Le Centre des Sérums et Vaccins de l’Institut Pasteur du Maroc (IPM) s’installe plus que jamais au cœur de la stratégie nationale de souveraineté sanitaire. Réuni le 28 janvier sous la présidence du ministre de la Santé et de la Protection sociale, Amine Tehraoui, le Conseil d’administration a validé une série d’orientations qui dessinent l’avenir de cette institution scientifique clé, entre exigences de gouvernance, ambitions de recherche et préparation d’un nouveau modèle économique à l’horizon 2030.
Autour du directeur du Centre, le Pr Abderrahmane El Maaroufi, les administrateurs ont d’abord passé en revue les performances de l’exercice 2024 ainsi que les résultats des audits externes couvrant 2023 et 2024. Ces évaluations, présentées comme un levier de pilotage, s’inscrivent dans une logique de transparence et de rigueur de gestion. Elles traduisent la volonté de consolider la crédibilité de l’établissement à un moment où les enjeux sanitaires exigent des institutions solides et lisibles.
Les discussions ont ensuite porté sur l’architecture du futur modèle économique 2026-2030. L’objectif affiché est double : sécuriser la durabilité financière du Centre des Sérums et Vaccins et préserver sa vocation scientifique. Dans un paysage marqué par la dépendance internationale en matière de produits pharmaceutiques et vaccins, la capacité nationale de production, de recherche et d’innovation devient un sujet stratégique. Le chantier engagé par l’IPM s’aligne ainsi sur les priorités de la politique de santé du Royaume.
Le Conseil s’est également penché sur le budget et le projet de performance pour 2026. Le nouveau règlement intérieur du Conseil d’administration a été adopté, conformément aux recommandations du comité d’audit, accompagné de décisions organisationnelles destinées à affiner la gouvernance interne. Ces ajustements, techniques en apparence, structurent en réalité la montée en puissance de l’Institut dans un secteur hautement sensible.
Dans son intervention, Amine Tehraoui a rappelé le poids historique et scientifique de l’Institut Pasteur du Maroc. Il a mis en avant un capital humain qualifié et une expertise accumulée sur plusieurs décennies. Pour le ministre, la souveraineté sanitaire et pharmaceutique ne relève plus d’un discours de principe mais d’un impératif opérationnel. Elle suppose des investissements publics soutenus dans la recherche, l’innovation et la recherche biomédicale appliquée.
Le ministre a aussi insisté sur l’ouverture scientifique. Coopérations universitaires, partenariats avec des centres de recherche, collaborations internationales : l’IPM est appelé à renforcer ses réseaux pour rester connecté aux avancées mondiales tout en répondant aux besoins sanitaires locaux.

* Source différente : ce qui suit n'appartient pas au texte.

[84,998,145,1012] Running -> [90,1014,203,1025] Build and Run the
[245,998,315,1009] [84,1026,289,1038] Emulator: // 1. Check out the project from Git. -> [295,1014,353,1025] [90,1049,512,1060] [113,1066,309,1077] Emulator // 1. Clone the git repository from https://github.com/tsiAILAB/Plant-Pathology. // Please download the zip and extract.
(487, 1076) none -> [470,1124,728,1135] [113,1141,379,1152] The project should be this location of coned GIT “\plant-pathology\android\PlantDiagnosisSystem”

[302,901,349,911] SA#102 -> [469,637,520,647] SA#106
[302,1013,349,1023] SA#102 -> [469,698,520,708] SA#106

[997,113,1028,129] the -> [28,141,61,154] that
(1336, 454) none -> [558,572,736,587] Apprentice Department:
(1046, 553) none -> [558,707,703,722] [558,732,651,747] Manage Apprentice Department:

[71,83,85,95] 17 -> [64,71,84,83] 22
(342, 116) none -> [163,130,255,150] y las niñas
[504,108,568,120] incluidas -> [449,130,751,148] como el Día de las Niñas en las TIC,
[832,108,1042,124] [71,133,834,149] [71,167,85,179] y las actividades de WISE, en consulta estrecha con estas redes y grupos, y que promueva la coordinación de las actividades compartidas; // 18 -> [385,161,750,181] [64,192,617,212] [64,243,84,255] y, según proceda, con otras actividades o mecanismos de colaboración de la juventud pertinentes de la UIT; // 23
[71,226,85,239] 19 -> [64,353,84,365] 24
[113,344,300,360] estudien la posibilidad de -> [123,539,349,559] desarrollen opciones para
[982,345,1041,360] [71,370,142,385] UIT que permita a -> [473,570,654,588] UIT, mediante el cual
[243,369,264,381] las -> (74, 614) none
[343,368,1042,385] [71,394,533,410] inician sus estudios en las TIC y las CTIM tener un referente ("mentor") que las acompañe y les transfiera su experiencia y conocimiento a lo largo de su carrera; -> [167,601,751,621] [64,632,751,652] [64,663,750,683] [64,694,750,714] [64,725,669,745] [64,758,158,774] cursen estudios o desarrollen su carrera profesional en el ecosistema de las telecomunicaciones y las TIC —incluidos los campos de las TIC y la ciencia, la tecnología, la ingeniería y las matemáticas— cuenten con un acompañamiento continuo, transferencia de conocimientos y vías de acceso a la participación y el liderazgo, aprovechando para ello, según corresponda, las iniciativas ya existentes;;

L’enjeu consiste à orienter la recherche vers des applications concrètes, utiles au système de santé marocain.
Autre axe jugé prioritaire : la surveillance épidémiologique et la lutte contre les maladies transmissibles. Les récentes crises sanitaires ont rappelé la nécessité d’outils de veille performants et de capacités d’analyse rapide. Cela passe par des infrastructures adaptées, des laboratoires modernisés et la valorisation continue des compétences scientifiques. Le secteur privé est également cité comme partenaire potentiel dans cette dynamique.
En clôture, Amine Tehraoui a salué l’engagement des équipes de l’Institut Pasteur du Maroc et réaffirmé l’appui du ministère à cette institution de référence. Le message est clair : dans un contexte mondial instable sur le plan sanitaire, le Maroc cherche à consolider ses capacités nationales pour sécuriser l’accès aux vaccins, développer la recherche et renforcer la confiance des citoyens dans leur système de santé. L’IPM apparaît ainsi comme l’un des piliers de cette stratégie de long terme.